* [INSTRUCTION] Reproduce the entries shown below only from the line with "I focus on participation" down to the line with "State-level covariates include", keeping both end lines and copying each one exactly.

(Collected data)
____________________
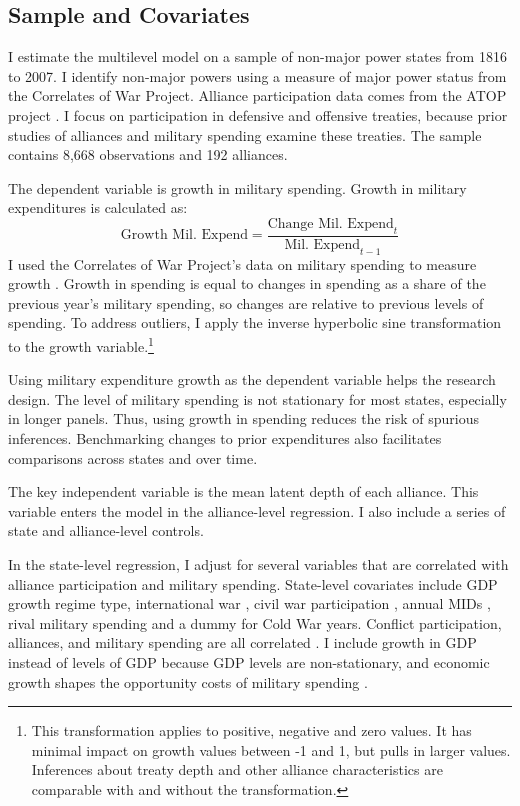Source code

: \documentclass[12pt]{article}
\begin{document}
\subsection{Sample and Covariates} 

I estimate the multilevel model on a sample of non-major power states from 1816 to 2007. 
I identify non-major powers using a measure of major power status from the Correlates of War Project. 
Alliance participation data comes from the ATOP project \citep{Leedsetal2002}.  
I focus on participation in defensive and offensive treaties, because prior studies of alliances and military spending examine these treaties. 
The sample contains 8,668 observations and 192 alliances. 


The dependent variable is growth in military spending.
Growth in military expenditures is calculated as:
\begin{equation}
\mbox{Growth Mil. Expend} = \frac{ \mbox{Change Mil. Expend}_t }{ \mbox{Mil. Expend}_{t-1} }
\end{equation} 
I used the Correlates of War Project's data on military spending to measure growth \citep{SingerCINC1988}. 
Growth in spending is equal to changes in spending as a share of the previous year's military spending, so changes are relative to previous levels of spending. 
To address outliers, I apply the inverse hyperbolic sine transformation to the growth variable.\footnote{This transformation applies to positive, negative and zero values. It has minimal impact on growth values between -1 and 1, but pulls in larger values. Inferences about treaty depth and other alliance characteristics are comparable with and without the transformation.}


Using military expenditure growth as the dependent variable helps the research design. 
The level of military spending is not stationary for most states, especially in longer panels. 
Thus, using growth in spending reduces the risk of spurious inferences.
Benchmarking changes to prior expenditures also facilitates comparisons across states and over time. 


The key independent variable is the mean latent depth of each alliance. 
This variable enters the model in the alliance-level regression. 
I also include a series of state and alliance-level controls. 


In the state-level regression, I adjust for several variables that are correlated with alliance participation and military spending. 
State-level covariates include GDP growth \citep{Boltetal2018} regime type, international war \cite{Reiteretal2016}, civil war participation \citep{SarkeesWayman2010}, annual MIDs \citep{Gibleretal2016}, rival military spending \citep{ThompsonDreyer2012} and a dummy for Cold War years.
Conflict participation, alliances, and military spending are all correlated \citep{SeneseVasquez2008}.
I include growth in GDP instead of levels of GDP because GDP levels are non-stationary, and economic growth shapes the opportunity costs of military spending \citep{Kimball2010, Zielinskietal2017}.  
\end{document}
____________________
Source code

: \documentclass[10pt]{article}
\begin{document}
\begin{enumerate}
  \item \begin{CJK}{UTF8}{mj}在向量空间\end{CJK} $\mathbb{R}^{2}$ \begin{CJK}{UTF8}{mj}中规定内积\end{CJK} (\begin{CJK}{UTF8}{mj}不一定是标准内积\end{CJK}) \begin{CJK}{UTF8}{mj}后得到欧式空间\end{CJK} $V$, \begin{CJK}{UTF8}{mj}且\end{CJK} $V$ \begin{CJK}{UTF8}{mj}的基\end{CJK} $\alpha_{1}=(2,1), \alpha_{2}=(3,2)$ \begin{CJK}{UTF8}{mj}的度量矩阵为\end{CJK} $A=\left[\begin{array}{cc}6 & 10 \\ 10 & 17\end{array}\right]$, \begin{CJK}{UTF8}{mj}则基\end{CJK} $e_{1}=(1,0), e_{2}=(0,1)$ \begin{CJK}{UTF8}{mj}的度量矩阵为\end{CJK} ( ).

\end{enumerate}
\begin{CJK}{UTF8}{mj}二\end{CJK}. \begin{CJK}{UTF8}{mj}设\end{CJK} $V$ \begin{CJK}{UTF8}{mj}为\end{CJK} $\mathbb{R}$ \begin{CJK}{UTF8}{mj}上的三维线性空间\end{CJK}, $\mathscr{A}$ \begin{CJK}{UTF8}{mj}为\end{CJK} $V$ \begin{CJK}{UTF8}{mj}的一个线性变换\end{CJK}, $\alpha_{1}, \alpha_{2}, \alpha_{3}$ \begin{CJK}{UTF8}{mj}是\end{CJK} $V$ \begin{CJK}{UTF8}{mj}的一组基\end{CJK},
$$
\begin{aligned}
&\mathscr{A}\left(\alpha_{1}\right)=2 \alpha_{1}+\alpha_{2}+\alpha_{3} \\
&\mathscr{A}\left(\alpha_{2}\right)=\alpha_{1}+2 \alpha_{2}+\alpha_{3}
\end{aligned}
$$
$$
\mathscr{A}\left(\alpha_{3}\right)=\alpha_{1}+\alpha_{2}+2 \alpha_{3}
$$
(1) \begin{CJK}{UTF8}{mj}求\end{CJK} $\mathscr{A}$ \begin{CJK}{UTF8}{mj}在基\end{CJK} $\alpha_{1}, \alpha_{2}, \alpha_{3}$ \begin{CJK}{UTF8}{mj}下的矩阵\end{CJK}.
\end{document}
____________________
* [ANSWER SECTION]
I focus on participation in defensive and offensive treaties, because prior studies of alliances and military spending examine these treaties. 
The sample contains 8,668 observations and 192 alliances. 


The dependent variable is growth in military spending.
Growth in military expenditures is calculated as:
\begin{equation}
\mbox{Growth Mil. Expend} = \frac{ \mbox{Change Mil. Expend}_t }{ \mbox{Mil. Expend}_{t-1} }
\end{equation} 
I used the Correlates of War Project's data on military spending to measure growth \citep{SingerCINC1988}. 
Growth in spending is equal to changes in spending as a share of the previous year's military spending, so changes are relative to previous levels of spending. 
To address outliers, I apply the inverse hyperbolic sine transformation to the growth variable.\footnote{This transformation applies to positive, negative and zero values. It has minimal impact on growth values between -1 and 1, but pulls in larger values. Inferences about treaty depth and other alliance characteristics are comparable with and without the transformation.}


Using military expenditure growth as the dependent variable helps the research design. 
The level of military spending is not stationary for most states, especially in longer panels. 
Thus, using growth in spending reduces the risk of spurious inferences.
Benchmarking changes to prior expenditures also facilitates comparisons across states and over time. 


The key independent variable is the mean latent depth of each alliance. 
This variable enters the model in the alliance-level regression. 
I also include a series of state and alliance-level controls. 


In the state-level regression, I adjust for several variables that are correlated with alliance participation and military spending. 
State-level covariates include GDP growth \citep{Boltetal2018} regime type, international war \cite{Reiteretal2016}, civil war participation \citep{SarkeesWayman2010}, annual MIDs \citep{Gibleretal2016}, rival military spending \citep{ThompsonDreyer2012} and a dummy for Cold War years.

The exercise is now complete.